══ Document passage ══
Theoretical Computer Science
computability lambda-calculus topology
Updated Thu, 23 Jun 2022 17:19:57 GMT

What are the application of Scott-Topology in theoretical computer science?

During a work I came across the Scott-Topology and I see that Scott-continuous functions show up in the study of models for lambda calculi. What I cannot understand is how this enrich the lambda-calculus as we know.

I'm searching for paper that give -maybe- some application of Scott-topology in the computability field, as I have not find anything related.

Hoping for help from this great community

Solution

Scott-continuity emerged when Dana Scott build the first model of untyped -calculus, while trying to prove that no such model can exist (since any such model $$D$$ needs to be, simplifying a bit, isomorphic to the function space $$D \rightarrow D$$ which is not possible set-theoretically, but turns out to be possible when you restrict your attention to computable functions).

Scott-continuity can be understood as a mathematically well-behaved approximation to computability.

[1] is a gentle introduction to the general area of order theory that Scott continuity emerged out of, and [2] is a reference article. [3] has a bit on domain-theory and Scott-continuity and might be the easiest introduction for computer scientists.

1. B. A. Davey, H. A. Priestley, Introduction to Lattices and Order.
═══
* [Written instruction]:
Reproduce the passage of the Scott-topology post above between "[1] is a gentle" and "for computer scientists.", inclusive.
══ Provided data ══
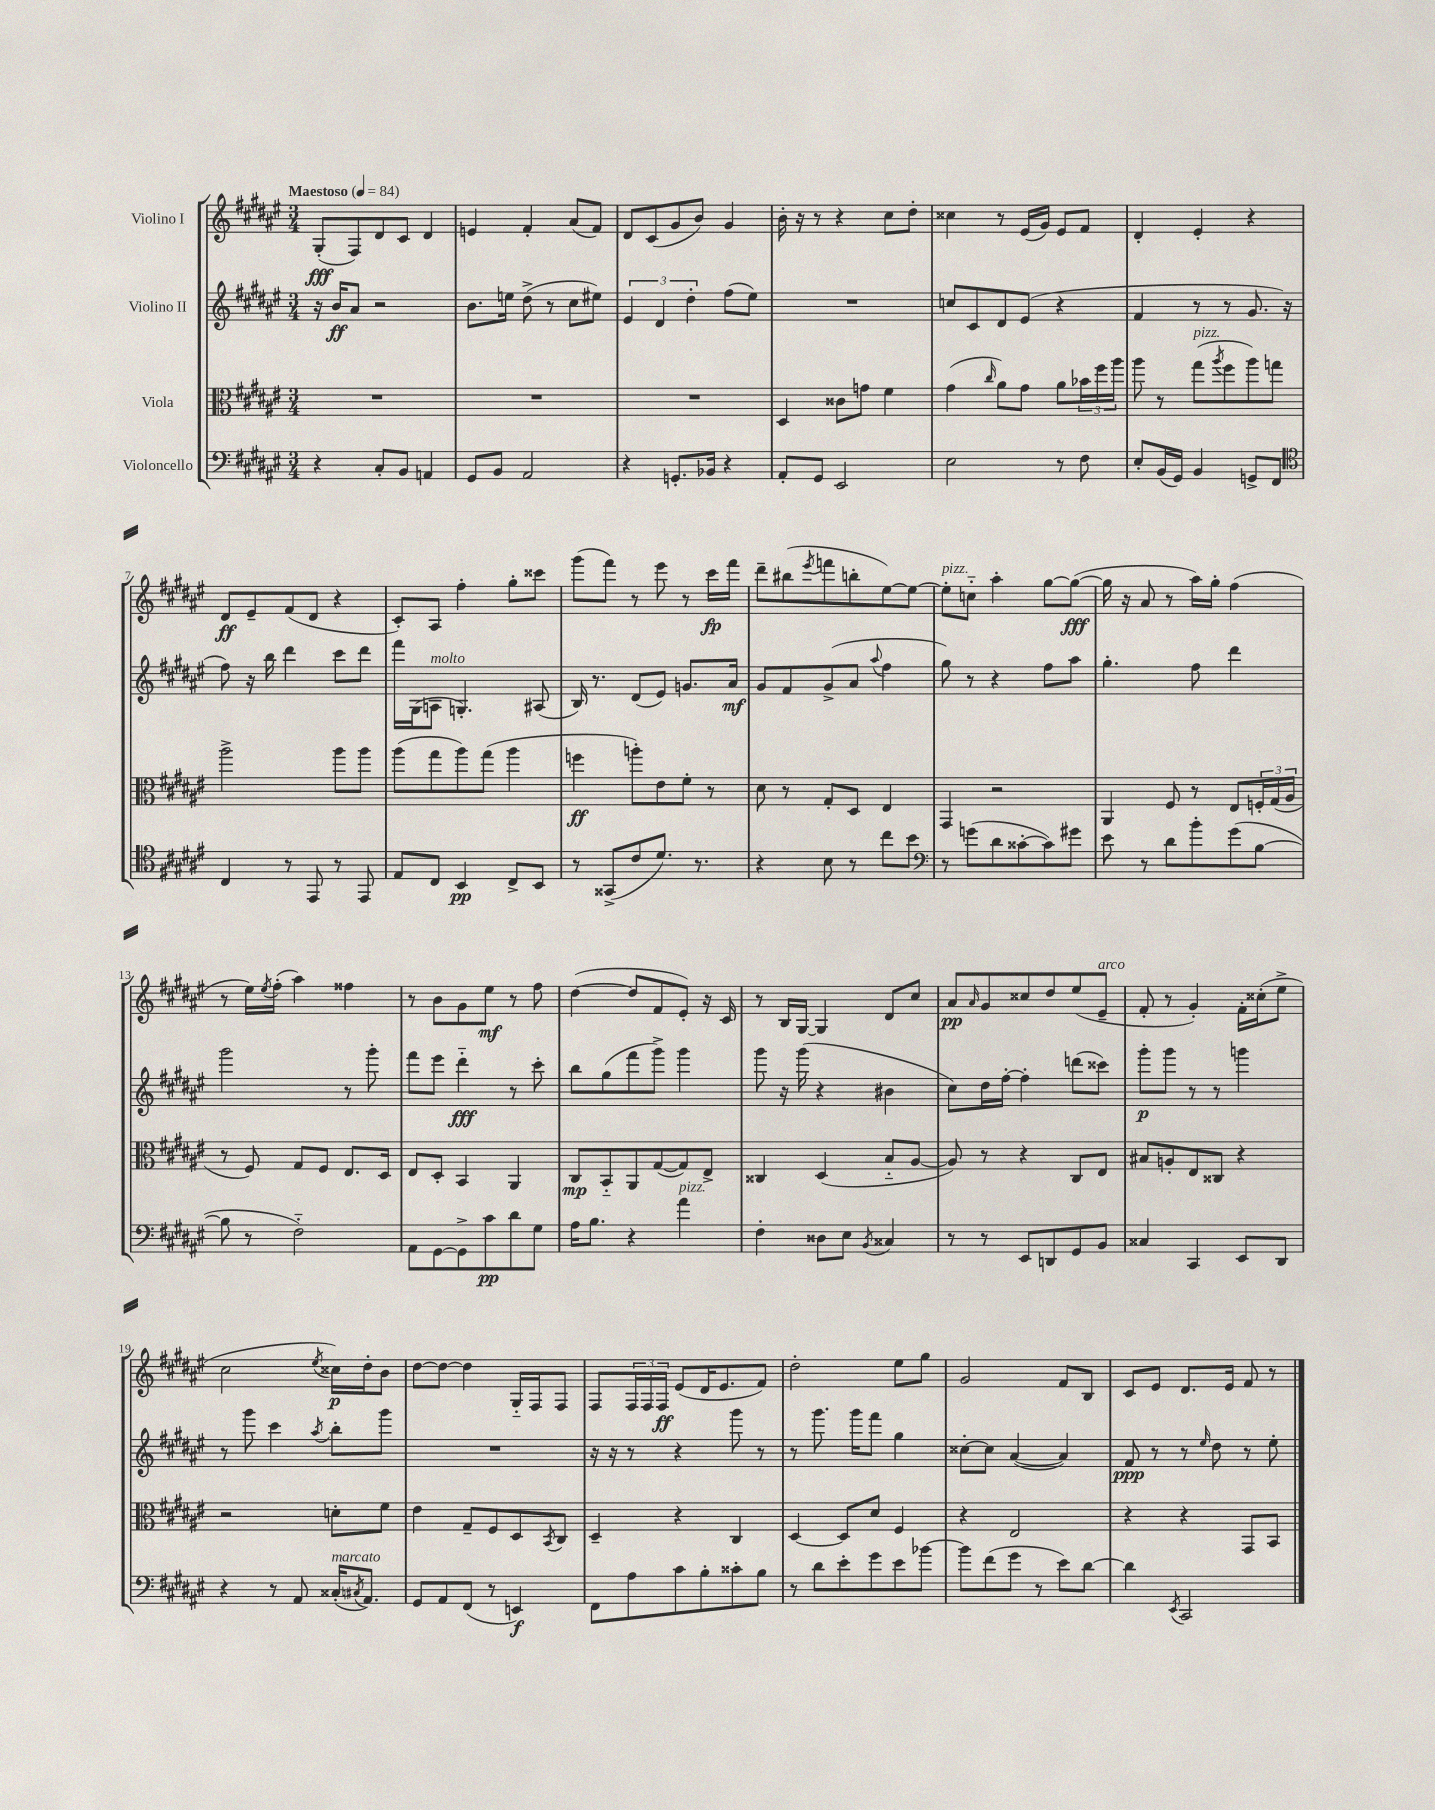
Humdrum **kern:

**kern	**kern	**kern	**kern
*staff4	*staff3	*staff2	*staff1
*clefF4	*clefC3	*clefG2	*clefG2
*k[f#c#g#d#a#e#]	*k[f#c#g#d#a#e#]	*k[f#c#g#d#a#e#]	*k[f#c#g#d#a#e#]
*M3/4	*M3/4	*M3/4	*M3/4
*MM84	*MM84	*MM84	*MM84
4r	2.r	16r	(8G#'/L
.	.	16b/LK	.
.	.	8a#/J	8F#/)
8C#'/L	.	2r	8d#/
8BB/J	.	.	8c#/J
4AA/	.	.	4d#/
=	=	=	=
8GG#/L	2.r	8.b\L	4e/
8BB/J	.	.	.
.	.	16ee\Jk	.
2AA#/	.	(8dd#^\	4f#'/
.	.	8r	.
.	.	8cc#\L	(8a#/L
.	.	8ee#\J)	8f#/J)
=	=	=	=
4r	2.r	6e#/	8d#/L
.	.	.	(8c#/
.	.	6d#/	.
8.GG'/L	.	.	8g#/
.	.	6dd#'\	.
.	.	.	8b/J)
16BB-/Jk	.	.	.
4r	.	(8ff#\L	4g#/
.	.	8ee#\J)	.
=	=	=	=
8AA#'/L	4D#/	2.r	16b'\
.	.	.	16r
8GG#/J	.	.	8r
2EE#/	8c##\L	.	4r
.	8g\J	.	.
.	4f#\	.	8cc#\L
.	.	.	8dd#'\J
=	=	=	=
2E#\	(4g#\	8cc/L	4cc##\
.	.	8c#/	.
.	16qqcc#/	.	.
.	8a#\L)	8d#/	8r
.	8g#\J	(8e#/J	(16e#/LL
.	.	.	16g#/JJ)
8r	8a#\L	4r	8e#/L
8F#\	24b-\L	.	8f#/J
.	24ff#\	.	.
.	24aa#\JJ	.	.
=	=	=	=
8E#'/L	8aa#\	4f#/	4d#'/
(16BB/L	8r	.	.
16GG#/JJ)	.	.	.
4BB/	(8gg#\L	8r	4e#'/
.	8qaa#/	.	.
.	8ff#\	8r	.
8GG^/L	8aa#\)	8.g#/	4r
8FF#/J	8gg\J	.	.
.	.	16r	.
=	=	=	=
*clefC4	*	*	*
4C#/	2aa#^\	8ff#\)	8d#/L
.	.	16r	8e#~/
.	.	16bb\	.
8r	.	4ddd#\	(8f#/
8EE#/	.	.	8d#/J
8r	8aa#\L	8ccc#\L	4r
8EE#/	8aa#\J	8ddd#\J	.
=	=	=	=
8E#/L	(8aa#\L	16fff#\LL	8c#'/L)
.	.	(16G#\J	.
8C#/J	8gg#\	8A\J	8A#/J
4BB/	8aa#\)	4.G'/)	4ff#'\
.	(8gg#\J	.	.
8C#^/L	4aa#\	.	8gg#'\L
8BB/J	.	(8A#/	8ccc##\J
=	=	=	=
8r	4ff\	16B/)	(8ggg#\L
.	.	8.r	.
(8GG##^/L	.	.	8fff#\J)
8c#/	8aa'\L)	(8d#/L	8r
8.d#/J)	8e#\	8e#/J)	8eee#\
.	8f#'\J	8.g/L	8r
8.r	.	.	.
.	8r	.	16ccc#\LL
.	.	16a#/Jk	16fff#\JJ
=	=	=	=
4r	8d#\	8g#/L	8ddd#~\L
.	8r	8f#/	(8bb#\
.	.	.	8qeee#/
8B\	8G#'/L	(8g#^/	8fff\
8r	8D#/J	8a#/J	8bb'\
.	.	8qqaa#/	.
8cc#\L	4E#/	4ff#\	[8ee#\)
8b\J	.	.	8ee#\_J
=	=	=	=
*clefF4	*	*	*
8r	4GG#/	8gg#\)	8ee#'\]L
(8g\L	.	8r	8cc'~\J
8d#\	2r	4r	4aa#'\
[8c##'\	.	.	.
8c##\])	.	8ff#\L	[8gg#\L
8g#\J	.	8aa#\J	(8gg#\_J
=	=	=	=
8e#\	4AA#/	4.gg#'\	16gg#\]
.	.	.	16r
8r	.	.	8a#/
8d#\L	8F#/	.	8r
8b'\	8r	8ff#\	16aa#\LL)
.	.	.	16gg#'\JJ
(8g#\	8E#/L	4ddd#\	(4ff#\
[8B\J	24F'/L	.	.
.	(24G#/	.	.
.	24A#/JJ	.	.
=	=	=	=
8B\]	8r	2ggg#\	8r
8r	8F#/)	.	16ee#\LL)
.	.	.	8qee#/
.	.	.	(16ff#'\JJ
2F#'~\)	8G#/L	.	4aa#\)
.	8F#/J	.	.
.	8.E#/L	8r	4ff##\
.	.	8ggg#'\	.
.	16D#/Jk	.	.
=	=	=	=
8AA#\L	8E#/L	8fff#\L	8r
[8GG#\	8D#'/J	8eee#\J	8b\L
8GG#^\]	4BB/	4ddd#'~\	8g#\
8c#\	.	.	8ee#\J
8d#\	4AA#/	8r	8r
8G#\J	.	8ccc#'\	8ff#\
=	=	=	=
16A#\LK	8C#/L	8bb\L	([4dd#\
8.B\J	.	.	.
.	8BB'~/	(8gg#\	.
4r	8AA#/	8fff#\	8dd#/]L
.	([8G#/	8ggg#^\J)	8f#/
4a#\	8G#/])	4ggg#\	8e#'/J)
.	8E#^/J	.	16r
.	.	.	16c#/
=	=	=	=
4F#'\	4C##/	8ggg#\	8r
.	.	16r	16B/LL
.	.	(16ggg#\	[16G#/JJ
8D##\L	(4D#/	4r	4G#/]
8E#\J	.	.	.
8qBB/	.	.	.
4C##/	8B'~/L	4b#\	8d#/L
.	[8A#/J	.	8cc#/J
=	=	=	=
8r	8A#/])	8cc#\L)	8a#/L
.	.	.	16qqa#/
8r	8r	16dd#\L	8g#/
.	.	[16ff#'\JJ	.
8EE#/L	4r	4ff#'\]	8cc##/
8DD/	.	.	8dd#/
8GG#/	8C#/L	(8ddd\L	(8ee#/
8BB/J	8E#/J	8ccc##\J)	8e#~/J
=	=	=	=
4C##/	8B#/L	8ggg#'\L	8f#'/
.	8A'/	8ggg#\J	8r
4CC#/	8E#/	8r	4g#'/)
.	8C##/J	8r	.
8EE#/L	4r	4ggg\	16f#'\LL
.	.	.	(16cc##'\J
8DD#/J	.	.	8ee#^\J
=	=	=	=
4r	2r	8r	2cc#\
.	.	8ggg#\	.
8r	.	4ccc#\	.
8AA#/	.	.	.
.	.	8qaa#/	8qee#/
(16C##'/LK	8d'\L	8bb'\L	16cc##\LL)
8qC#/	.	.	.
8.AA#/J)	.	.	16dd#'\J
.	8f#\J	8ggg#\J	8b\J
=	=	=	=
8GG#/L	4e#\	2.r	[8dd#\L
8AA#/	.	.	8dd#\_J
(8FF#/J	8G#~/L	.	4dd#\]
8r	8F#/	.	.
4EE/)	8D#/	.	16G#'~/LL
.	.	.	16F#/J
.	8qBB/	.	.
.	8C#/J	.	8F#/J
=	=	=	=
8FF#\L	4D#~/	16r	8F#/L
.	.	16r	.
8A#\	.	8r	24F#/L
.	.	.	24F#/
.	.	.	24F#/JJ
8c#\	4r	4r	(8e#/L
8B'\	.	.	16d#/K
.	.	.	8.e#/
8c##'\	4C#/	8ggg#\	.
8B\J	.	8r	8f#/J)
=	=	=	=
8r	[4D#/	8r	2dd#'\
8d#\L	.	8.ggg#\	.
8e#'\	8D#/]L	.	.
.	.	16ggg#\LK	.
8g#\	8d#/J	8fff#\J	.
8e#\	4F#/	4gg#\	8ee#\L
[8b-\J	.	.	8gg#\J
=	=	=	=
8b-\]L	4r	[8cc##'\L	2g#/
(8f#\	.	8cc##\]J	.
8g#\J	2E#/	([4a#/	.
8r	.	.	.
8e#\L)	.	4a#/])	8f#/L
[8d#\J	.	.	8B/J
=	=	=	=
4d#\]	4r	8f#/	8c#/L
.	.	8r	8e#/J
8qEE#/	.	.	.
2CC#/	4r	8r	8.d#/L
.	.	16qqee#/	.
.	.	8dd#\	.
.	.	.	16e#/Jk
.	8GG#/L	8r	8f#/
.	8BB/J	8ee#'\	8r
==	==	==	==
*-	*-	*-	*-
═══
* [Complete answer]:
[1] is a gentle introduction to the general area of order theory that Scott continuity emerged out of, and [2] is a reference article. [3] has a bit on domain-theory and Scott-continuity and might be the easiest introduction for computer scientists.